Um ex-prisioneiro relatou que o
taxista, doente do coração, havia
entrado em pânico, visto que ele
não conseguia respirar sob o capuz. Um outro, que o viu em sua
cela, recorda que "seu rosto estava
escurecido".
Dois outros detentos declararam após serem libertados que,
no centro de interrogatório da
CIA, eles tinham de ficar em pé,
nus, durante dias, com os olhos
vendados e acorrentados. Na sala,
gélida à noite, eles eram impedidos de dormir com holofotes e
pontapés. As algemas dos pés foram tão apertadas que eles começaram a inchar e a perder sensibilidade.
O Pentágono ordenou uma investigação dos dois casos de morte de Bagram. Mas, enquanto seu
resultado continua pendente, no
final de junho um outro prisioneiro morreu na base do Exército
americano em Asadabad, na Província de Kunar, em circunstâncias ainda não explicadas.
"Soltar a língua"
O jornalista norte-americano
Bob Woodward, célebre por ter
participado da revelação do escândalo Watergate, descobriu,
junto com colegas do "Washington Post", que a CIA construiu um
reino de trevas ultra-secreto para
suspeitos de terrorismo, no qual,
por exemplo, o dirigente da Al
Qaeda Khalid Sheik Mohammed,
além de dois de seus filhos, desapareceu sem deixar vestígio. Outros quadros importantes da Al
Qaeda, a maior parte capturada
no Paquistão, foram examinados
em um centro de interrogatório
em Diego Garcia, uma ilha solitária no oceano Índico.
A Cruz Vermelha Internacional
pediu um esclarecimento ao governo norte-americano, mas até
agora não recebeu nenhuma resposta. O mesmo se passou com a
Anistia Internacional, que em
Washington buscou informações
sobre o paradeiro de cinco desaparecidos.
A organização representante
dos direitos humanos está
apreensiva com a possibilidade de
os agentes norte-americanos terem repassado prisioneiros a especialistas em tortura de serviços
secretos de países árabes amigos.
A Anistia parte dos rumores de
que prisioneiros foram arrastados
pelos serviços secretos americanos para Marrocos, Jordânia e
Egito. Um homem da inteligência
dos EUA, que organizaria essas
transações, justificou esse procedimento aos repórteres do Washington Post: "Nós não soltamos
as línguas deles.
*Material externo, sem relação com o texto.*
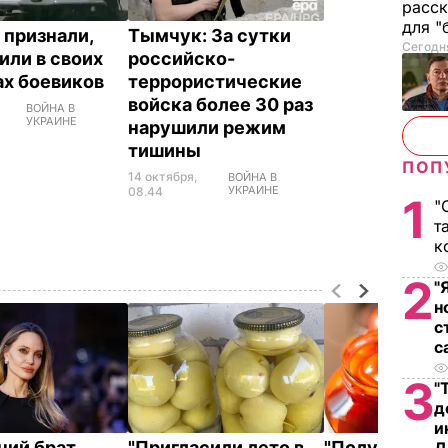
расск
для "
 признали,
Тымчук: За сутки
Сегодня
или в своих
российско-
х боевиков
террористические
войска более 30 раз
ВОЙНА В
УКРАИНЕ
нарушили режим
тишины
ПОП
14 октября,
ВОЙНА В
УКРАИНЕ
08.44
1
"
т
к
2
"
н
с
с
3
"
д
и
ний брат
"Пригласили лето в
"Получаются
Nós os enviamos
a outros países para que soltem as
línguas deles". Um outro disse:
"Se não ferirmos momentaneamente os direitos humanos, nós
não faremos nosso trabalho".
Tâmaras para quem fala
Em 4 de julho, Bush declarou,
por ocasião do feriado nacional
americano: "Todos os que hoje vivem sob tirania e anseiam por liberdade depositam suas esperanças de liberdade nos Estados Unidos da América". Um dia antes, o
presidente havia dado sinal verde
para que os primeiros seis prisioneiros de Guantánamo fossem
colocados perante um comitê militar, cuja formação Donald
Rumsfeld havia ordenado em
março de 2002. Moazzam Begg,
de Birmingham, está nesse primeiro grupo de acusados, assim
como um outro britânico e o australiano David Hicks.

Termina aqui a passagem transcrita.